• 実施事項
1. 次の(a)〜(c)が航走トリムに関する抜粋の記述と一致するかを判定し、それぞれ「はい」または「いいえ」で答え、判断の根拠となる抜粋中の語句を正確に引用してください。(a) 図2は、船1のバラストタンクの配置を示す平面模式図である。(b) 図9は、本実施形態の動作を例示するフローチャートである。(c) 最適なトリム角として、船舶の抵抗の増加量が最大となるトリム角が選ばれる。
2. 航走トリムに関する抜粋を、最後の文の後から書き継いでください。

• ページ抜粋
#####
その[f]ステップは、過去の海象と、その過去の海象のときのトリム角と、その過去の海象のとき燃料消費量とを関係付けてその航行データとして蓄積するステップを含むことが好ましい。ここで、上述のトリム変更量を算出するステップは、その抵抗増加量特性データベース(28)またはそのデータ蓄積部(33)のその航行データの少なくとも一方を参照して、その複数のトリム角のうちのその船舶(1)の抵抗の増加量が最小のトリム角をその最適なトリム角とするステップを含むことが好ましい。
【発明の効果】
【0020】
本願において開示される発明のうち、代表的なものによって得られる効果を簡単に説明すれば、航走する水面に、波浪が存在した場合であっても、効率の良い推進が可能となるという効果がある。
【図面の簡単な説明】
【0021】
【図1】図1は、航走トリム自動変更システムを適用した船1の構成を例示する側面模式図である。
【図2】図2は、船1のバラストタンクの配置を示す平面模式図である。
【図3】図3は、第1実施形態の航走トリム自動変更装置2の構成を例示するブロック図である。
【図4】図4は、抵抗増加量特性データベース28の構成を例示する図である。
【図5】図5は、本実施形態の動作を例示するフローチャートである。
【図6】図6は、第2実施形態の航走トリム自動変更装置2の構成を例示するブロック図である。
【図7】図7は、第3実施形態の航走トリム自動変更装置2の構成を例示するブロック図である。
【図8】図8は、第4実施形態の航走トリム自動変更装置2の構成を例示するブロック図である。
【図9】図9は、データ蓄積部33の構成を例示するテーブルである。
【図10】図10は、トリム角変更時における船1の抵抗増加量の変化を示すグラフである。
#####
• データ内容
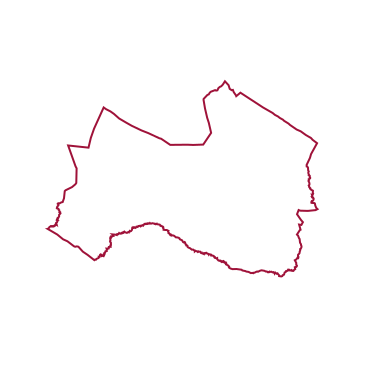 the district of Simanjiro, Manyara, United Republic of Tanzania, rotated 124°
{"feature_id": "72390352B2790991966076", "entity_name": "Simanjiro", "entity_type": "district", "adm_level": 2, "iso_a3": "TZA", "parent_name": "United Republic of Tanzania", "parent_adm1": "Manyara", "projection": "robinson", "projection_center": [37.302, -4.321], "detail": "fine", "context": "isolated", "style": "outline", "palette": "rose", "viewbox_px": 384, "rotation_deg": 124, "n_neighbors": 0, "source": "geoboundaries", "source_scale": "gbopen_adm2", "svg_char_len": 5993}
<svg xmlns="http://www.w3.org/2000/svg" viewBox="0 0 384 384"><g transform="rotate(124 192 192)"><path d="M136.0,78.4L135.7,80.1L134.4,82.1L132.9,83.6L132.7,84.2L134.2,86.9L133.7,87.4L132.7,87.6L132.4,87.6L132.0,87.0L130.7,86.9L129.6,87.3L129.3,87.8L129.3,89.0L128.9,88.9L128.8,89.8L128.5,89.6L127.3,91.0L127.2,90.5L126.8,90.4L125.5,90.7L125.3,91.3L123.3,92.5L123.5,94.6L123.2,96.0L122.7,96.0L122.5,96.7L122.3,97.8L121.6,98.2L121.3,98.9L120.2,98.8L119.5,99.2L118.4,100.3L118.0,101.3L117.3,101.8L116.7,101.7L116.1,102.4L114.7,101.7L114.3,101.8L113.8,102.3L113.8,102.9L112.7,103.5L112.7,104.6L112.3,104.6L111.7,105.7L110.6,106.6L109.7,106.7L109.1,107.8L107.0,109.4L106.5,110.5L106.7,111.2L105.5,112.1L97.7,113.3L94.0,114.5L81.6,115.6L81.3,121.2L80.7,123.5L81.1,129.4L80.9,135.8L81.7,140.2L81.6,148.4L81.3,150.2L81.5,155.5L81.2,157.0L81.5,160.7L81.3,162.9L81.7,166.4L81.4,169.3L82.2,180.4L82.6,207.4L87.8,208.9L87.3,209.6L85.9,213.2L84.5,215.2L85.4,216.0L85.4,218.4L83.0,221.4L81.8,226.6L85.8,226.5L88.0,226.9L89.3,227.7L91.1,228.2L93.5,227.8L94.5,228.8L94.6,229.8L98.4,232.5L99.8,232.8L101.7,232.7L102.9,233.5L108.3,234.4L109.1,234.0L115.4,228.0L122.0,220.9L125.2,216.8L132.3,209.2L146.4,209.2L152.3,217.3L155.4,222.3L165.1,236.4L165.1,247.4L165.7,249.1L167.6,261.1L169.2,268.3L170.8,279.0L171.3,285.4L171.8,293.5L170.9,300.4L170.8,304.7L171.4,309.6L171.3,312.5L194.3,308.6L203.8,306.1L213.1,302.6L222.7,320.7L235.9,302.8L236.9,300.9L249.2,293.0L250.8,293.0L255.0,294.2L261.3,297.8L262.4,298.0L268.8,294.6L272.7,293.6L273.6,294.5L275.6,295.5L276.1,296.6L276.9,296.7L277.1,295.9L277.7,295.3L279.5,295.5L280.5,295.2L280.7,294.0L280.9,294.1L280.7,293.2L281.4,292.5L281.3,291.9L282.2,291.1L282.4,290.1L282.9,290.2L282.8,289.8L283.2,289.6L283.4,289.1L285.4,289.4L286.3,288.6L288.6,288.3L288.7,288.9L289.1,288.9L289.6,288.6L290.2,288.6L290.4,287.5L291.0,287.9L291.1,287.3L292.4,287.0L293.4,287.4L294.5,286.2L294.4,286.8L294.6,287.1L295.6,287.0L296.0,286.5L297.6,287.2L297.4,287.5L297.8,287.6L297.9,288.0L298.4,288.2L298.3,288.7L299.0,289.7L299.3,289.5L299.5,290.0L300.7,290.6L301.3,290.4L302.2,290.7L302.7,290.4L303.3,291.0L302.6,279.9L303.3,272.4L302.5,267.7L303.0,259.4L302.7,258.2L301.5,257.1L300.9,255.6L302.5,249.1L302.5,243.4L303.1,234.9L302.5,234.8L301.9,233.8L300.9,233.8L299.0,232.6L298.3,232.6L297.8,233.1L297.4,232.4L295.4,233.1L294.7,232.8L294.8,231.3L295.5,230.9L294.7,230.2L294.6,229.4L293.6,229.5L293.2,230.1L292.8,229.7L292.1,229.8L291.8,230.6L290.6,230.2L289.7,230.6L288.6,229.7L288.2,230.2L287.5,230.2L286.8,231.1L286.5,230.3L286.1,230.5L285.3,229.5L284.1,230.2L282.9,228.8L282.1,229.7L281.6,229.5L281.3,229.9L280.7,229.9L279.3,231.0L279.4,231.4L278.6,232.5L277.6,232.6L276.1,234.0L275.6,233.6L275.0,234.2L274.6,233.8L274.1,234.2L273.7,233.5L273.3,233.6L272.3,232.5L271.7,233.2L271.6,234.2L270.3,231.9L269.7,230.2L268.7,230.5L268.2,229.5L266.8,229.5L266.9,228.8L266.6,228.5L266.4,227.7L265.9,227.3L266.1,227.9L264.9,227.3L264.9,226.6L264.2,226.3L263.6,226.5L263.1,225.9L262.7,225.9L262.8,225.0L262.3,223.1L260.7,222.4L260.7,221.9L260.4,222.0L259.7,221.5L259.2,221.7L259.2,221.3L258.5,220.7L256.9,220.6L255.1,221.5L254.6,220.5L254.1,220.8L254.0,220.1L253.5,220.1L253.3,218.7L251.8,218.7L251.4,217.5L250.2,217.5L249.9,216.8L249.4,216.6L248.8,215.9L249.1,215.3L247.3,214.7L247.3,213.7L245.1,213.6L245.0,213.1L244.4,212.9L244.4,212.3L243.7,211.4L243.2,211.5L243.2,211.2L242.7,211.0L242.8,210.6L242.2,210.3L242.0,209.7L241.3,209.6L241.5,208.9L241.1,208.5L240.9,208.0L240.1,207.5L239.3,205.6L239.4,205.3L239.0,205.0L239.1,204.2L238.0,203.5L238.3,203.1L237.1,200.5L237.3,199.6L237.7,199.3L237.6,198.8L237.3,198.7L237.0,196.7L237.2,196.1L237.9,196.1L238.4,195.1L239.1,194.5L238.8,194.3L238.7,193.3L237.6,191.7L237.4,189.8L238.2,189.7L238.7,188.8L239.2,188.5L239.0,187.8L239.5,186.9L239.2,186.4L239.9,185.7L239.7,185.0L239.3,185.0L239.5,184.5L238.7,183.8L238.3,182.3L238.6,179.9L238.0,179.1L237.4,177.4L237.5,176.3L238.0,175.7L237.6,173.2L238.5,171.4L238.4,170.4L237.6,170.2L237.6,169.7L239.1,167.8L238.9,167.3L239.4,166.8L239.1,166.5L239.1,165.7L239.9,165.1L240.1,164.0L239.7,162.3L239.9,159.9L239.1,158.9L239.2,157.8L238.9,157.0L239.6,156.5L239.2,156.4L238.4,155.0L238.5,153.7L237.8,153.6L237.9,153.1L236.9,152.0L236.9,151.1L237.5,150.6L236.9,148.0L236.6,148.2L236.7,147.4L236.3,147.5L236.0,147.0L235.5,147.3L234.3,146.0L234.6,145.2L234.2,144.0L234.5,143.3L234.1,143.4L233.3,141.3L233.8,140.8L233.4,140.5L233.6,139.8L233.1,139.2L232.9,138.1L233.4,137.5L233.1,136.8L233.8,136.3L233.3,134.6L232.7,134.2L233.6,133.5L234.0,131.8L233.7,130.7L233.1,130.5L232.9,129.6L233.4,129.1L233.4,128.0L232.6,127.4L232.1,127.8L231.6,127.4L231.8,126.2L232.3,126.0L231.9,125.1L232.5,125.2L231.6,124.6L231.8,124.0L232.5,124.1L232.5,123.7L232.9,123.4L232.6,122.9L232.9,122.1L232.7,120.9L233.1,119.5L233.6,119.5L234.0,118.8L233.9,117.3L233.3,115.3L231.0,112.1L228.7,107.4L228.9,106.4L227.7,103.5L227.6,102.5L226.6,100.4L226.3,97.8L225.6,97.1L225.0,95.8L224.6,95.9L223.9,95.0L222.0,94.0L221.2,93.1L221.2,92.7L219.1,91.5L218.0,90.5L216.8,87.8L216.7,86.4L216.1,85.6L216.1,84.3L215.8,84.3L215.5,83.4L214.9,83.3L215.0,83.0L213.7,81.7L213.6,80.3L212.9,79.7L213.3,78.3L212.8,78.2L213.1,77.9L212.8,77.9L212.7,77.4L212.6,77.8L212.4,77.7L212.4,76.6L211.9,76.1L212.1,75.9L211.8,75.6L212.0,75.4L211.8,75.2L212.4,73.0L213.0,72.7L212.1,70.8L211.2,70.1L210.3,70.3L209.0,69.5L206.9,70.2L205.5,69.5L205.0,69.8L204.1,68.9L202.8,68.9L202.8,67.9L202.1,68.0L201.8,65.8L201.0,65.7L201.1,64.3L200.7,63.8L199.4,63.8L198.2,63.3L196.9,64.7L196.0,64.2L195.8,63.7L195.0,63.6L194.4,63.8L193.8,65.1L192.5,65.9L191.1,68.6L189.5,67.8L187.6,67.8L187.4,67.0L186.3,67.4L185.9,68.3L184.6,69.0L183.4,68.7L182.4,68.7L181.0,69.5L180.2,69.5L178.9,70.4L178.6,70.1L176.8,70.3L175.7,70.9L175.0,72.0L174.4,72.4L173.6,74.1L170.8,76.5L170.3,77.7L168.9,79.6L168.6,81.2L163.3,81.3L162.6,80.9L159.1,85.0L158.1,82.9L155.0,83.2L154.2,86.1L151.7,92.5L147.3,93.5L147.0,91.9L142.9,85.4L137.9,79.4L136.0,78.4Z" fill="none" stroke="#9f1239" stroke-width="2"/></g></svg>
#####
• 記述回答
1.
(a) はい。「図2は、船1のバラストタンクの配置を示す平面模式図である。」
(b) いいえ。「図9は、データ蓄積部33の構成を例示するテーブルである。」
(c) いいえ。「その複数のトリム角のうちのその船舶(1)の抵抗の増加量が最小のトリム角をその最適なトリム角とする」

2.
【発明を実施するための形態】
【0022】
以下、本発明の実施の形態を図面に基づいて説明する。なお、実施の形態を説明するための図において、同一の部材には原則として同一の符号を付し、その繰り返しの説明は省略する。
[第1実施形態]
以下に、本願発明の第1実施形態について、図面を用いて説明する。図1は、本願発明の航走トリム自動変更システムを適用した船1の構成を例示する側面模式図である。図1は、船1のバラストタンク(右舷バラストタンク3、左舷バラストタンク4)の配置を模式的に例示している。図1を参照すると、船1の船体には、航走トリム自動変更装置2と、右舷バラストタンク3とが備えられている。また、船1の左舷側には、後述する左舷バラストタンク4が備えられている。
【0023】
船体の後部下部には、プロペラおよび舵が備えられている。プロペラは、たとえば、ディーゼルエンジンで構成された主機とプロペラシャフトを介して連結され、主機から駆動力を受けて回転されるようになっている。プロペラシャフトには、主機による駆動馬力を検出する軸馬力計が設けられている。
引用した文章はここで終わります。